President Jimmy Carter appointed her to the US Court of Appeals in 1980 where she served for 13 years until her nomination to the Supreme Court by President Bill Clinton who described this as his fastest decision: “I met with her and we talked, and I knew after 15 minutes that she was my pick.” She was confirmed by a vote of 96:3. She was only the second woman appointed as Supreme Court Justice – after Sandra Day O’Connor – and the first Jewish member of the court. She was even liked by Republicans and was considered moderate until the last decade when she became more liberal and wrote the most quoted dissents of all the judges. She stayed the course that defined her career when, after being on the losing side of the Ledbetter vs. Goodyear gender-based pay discrimination case, she called on Congress to amend the law, and President Obama signed the Lilly Ledbetter Fair Pay Act as his first big piece of legislation after being elected in 2008.
At only 5’1”, the tiny Ruth Bader Ginsburg was a force of nature who became a pop culture icon after young law students created cartoons that showed her as superwoman and gave her the nickname “Notorious RBG”. In the documentary, she often giggles about that as well as Kate McKinnon’s portrayal of her on Saturday Night Live. She had a deep appreciation of art and a lifelong love for opera, a passion she shared with conservative justice Antonin Scalia. That Donald Trump called her “a disgrace to the Supreme Court” after she criticized him, made her even more popular with young liberals. With Sandra Day O’Connor, she invented the now-famous lace jabot since the justice robes were only made for males. She had a collection of jabots from around the world, most of them white, but one black with gold embroidery which she only wore when issuing a dissent, another crocheted yellow and cream one adorned with crystals, that she put on when hers was part of a majority opinion.

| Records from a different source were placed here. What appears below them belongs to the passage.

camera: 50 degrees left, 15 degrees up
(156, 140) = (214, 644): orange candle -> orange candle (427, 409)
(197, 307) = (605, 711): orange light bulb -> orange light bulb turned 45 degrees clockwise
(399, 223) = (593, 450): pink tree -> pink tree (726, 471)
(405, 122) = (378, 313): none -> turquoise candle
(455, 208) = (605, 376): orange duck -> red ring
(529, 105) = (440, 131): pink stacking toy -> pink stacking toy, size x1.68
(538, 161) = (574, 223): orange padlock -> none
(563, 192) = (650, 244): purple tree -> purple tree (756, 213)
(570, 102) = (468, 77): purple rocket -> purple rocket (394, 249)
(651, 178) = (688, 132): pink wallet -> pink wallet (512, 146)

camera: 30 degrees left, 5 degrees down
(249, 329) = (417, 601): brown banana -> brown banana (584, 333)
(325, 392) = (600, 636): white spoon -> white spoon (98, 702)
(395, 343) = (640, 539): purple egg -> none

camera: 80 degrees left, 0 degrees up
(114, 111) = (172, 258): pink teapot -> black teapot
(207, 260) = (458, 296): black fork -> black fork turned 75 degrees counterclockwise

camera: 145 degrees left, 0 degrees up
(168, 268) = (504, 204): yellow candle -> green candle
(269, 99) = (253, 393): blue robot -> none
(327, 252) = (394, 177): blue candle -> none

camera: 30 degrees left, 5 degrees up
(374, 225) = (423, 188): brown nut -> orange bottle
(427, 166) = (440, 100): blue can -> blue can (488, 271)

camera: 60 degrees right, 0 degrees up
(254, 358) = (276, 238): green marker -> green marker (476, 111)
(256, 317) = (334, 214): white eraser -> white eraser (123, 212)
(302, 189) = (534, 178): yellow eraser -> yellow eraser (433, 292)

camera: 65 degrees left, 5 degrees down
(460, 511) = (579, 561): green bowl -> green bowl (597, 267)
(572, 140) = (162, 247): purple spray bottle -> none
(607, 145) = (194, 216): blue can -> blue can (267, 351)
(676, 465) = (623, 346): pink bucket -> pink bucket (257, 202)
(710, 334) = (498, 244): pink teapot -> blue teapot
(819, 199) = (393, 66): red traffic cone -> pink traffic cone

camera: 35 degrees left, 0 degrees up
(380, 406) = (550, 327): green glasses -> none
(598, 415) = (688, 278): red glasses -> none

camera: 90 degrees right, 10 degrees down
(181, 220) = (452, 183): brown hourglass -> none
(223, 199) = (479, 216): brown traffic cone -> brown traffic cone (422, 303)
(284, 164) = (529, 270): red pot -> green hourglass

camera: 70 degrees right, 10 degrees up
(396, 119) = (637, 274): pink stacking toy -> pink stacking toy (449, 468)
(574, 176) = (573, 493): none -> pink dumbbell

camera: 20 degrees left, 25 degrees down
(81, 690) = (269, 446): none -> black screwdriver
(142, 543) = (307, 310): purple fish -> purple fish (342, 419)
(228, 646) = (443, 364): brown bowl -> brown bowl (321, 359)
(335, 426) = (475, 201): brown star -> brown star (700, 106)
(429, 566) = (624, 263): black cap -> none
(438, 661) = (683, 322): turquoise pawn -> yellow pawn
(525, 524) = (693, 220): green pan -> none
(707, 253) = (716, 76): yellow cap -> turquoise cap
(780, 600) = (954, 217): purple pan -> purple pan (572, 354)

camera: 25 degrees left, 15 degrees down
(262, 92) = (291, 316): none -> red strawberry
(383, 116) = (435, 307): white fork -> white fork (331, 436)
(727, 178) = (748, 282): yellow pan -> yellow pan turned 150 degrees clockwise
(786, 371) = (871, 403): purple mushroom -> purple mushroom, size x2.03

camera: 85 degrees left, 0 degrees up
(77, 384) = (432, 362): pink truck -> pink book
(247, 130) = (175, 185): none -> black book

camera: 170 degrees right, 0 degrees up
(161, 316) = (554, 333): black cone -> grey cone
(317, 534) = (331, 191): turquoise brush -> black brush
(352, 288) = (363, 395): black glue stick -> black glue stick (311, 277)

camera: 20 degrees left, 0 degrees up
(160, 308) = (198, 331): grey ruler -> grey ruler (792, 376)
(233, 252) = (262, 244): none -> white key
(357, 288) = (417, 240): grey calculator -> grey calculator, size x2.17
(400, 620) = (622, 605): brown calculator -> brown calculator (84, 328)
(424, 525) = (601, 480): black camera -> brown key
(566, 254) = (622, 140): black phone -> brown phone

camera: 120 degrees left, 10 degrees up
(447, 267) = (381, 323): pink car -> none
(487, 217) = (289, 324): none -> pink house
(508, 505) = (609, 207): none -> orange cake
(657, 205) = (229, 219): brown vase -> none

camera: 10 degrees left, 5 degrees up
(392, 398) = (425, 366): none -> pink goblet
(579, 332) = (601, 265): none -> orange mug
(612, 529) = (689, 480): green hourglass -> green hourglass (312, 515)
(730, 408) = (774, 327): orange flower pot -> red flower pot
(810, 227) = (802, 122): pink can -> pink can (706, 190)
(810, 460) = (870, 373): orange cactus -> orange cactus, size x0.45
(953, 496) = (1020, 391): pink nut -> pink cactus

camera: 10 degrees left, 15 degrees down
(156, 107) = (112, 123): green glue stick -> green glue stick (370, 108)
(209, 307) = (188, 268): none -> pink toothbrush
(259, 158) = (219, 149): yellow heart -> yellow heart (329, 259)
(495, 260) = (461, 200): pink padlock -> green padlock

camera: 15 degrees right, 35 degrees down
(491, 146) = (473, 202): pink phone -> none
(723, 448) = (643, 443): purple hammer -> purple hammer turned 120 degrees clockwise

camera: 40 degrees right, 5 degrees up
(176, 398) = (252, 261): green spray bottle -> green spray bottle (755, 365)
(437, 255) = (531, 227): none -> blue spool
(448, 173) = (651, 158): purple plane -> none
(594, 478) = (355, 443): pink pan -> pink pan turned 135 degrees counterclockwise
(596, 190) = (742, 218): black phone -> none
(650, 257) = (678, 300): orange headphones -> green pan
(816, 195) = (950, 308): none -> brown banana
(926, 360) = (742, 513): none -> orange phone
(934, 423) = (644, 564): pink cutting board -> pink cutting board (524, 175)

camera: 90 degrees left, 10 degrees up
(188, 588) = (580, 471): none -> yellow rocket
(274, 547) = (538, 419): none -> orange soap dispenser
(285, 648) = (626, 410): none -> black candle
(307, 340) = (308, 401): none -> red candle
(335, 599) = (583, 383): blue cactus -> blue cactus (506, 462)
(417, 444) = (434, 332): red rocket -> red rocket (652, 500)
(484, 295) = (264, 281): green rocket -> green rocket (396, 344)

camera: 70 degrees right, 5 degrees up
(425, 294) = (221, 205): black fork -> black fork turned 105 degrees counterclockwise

Unfortunately, cancer was a big part of her life. After losing her mother to it, her beloved husband Marty succumbed to it in 2010, and she herself was first diagnosed in 1999 and then again ten years later, never once missing a day in court during her treatments. She died of pancreatic cancer at 87, leaving two children and four grandchildren. Her daughter Jane Ginsburg and her granddaughter Clara Spera both became lawyers, following in her footsteps.
Many came to mourn and pay tribute to her at the steps of the Supreme Court where her casket lay in wait. Chief Justice John Roberts described her as “tough, brave, a fighter, a winner” but also “thoughtful, careful, compassionate, honest. Her voice in court and in our conference room was soft, but when she spoke people listened.”
Her old friend Gloria Steinem told us: “I somehow had convinced myself that she was immortal.” A sentiment that many share.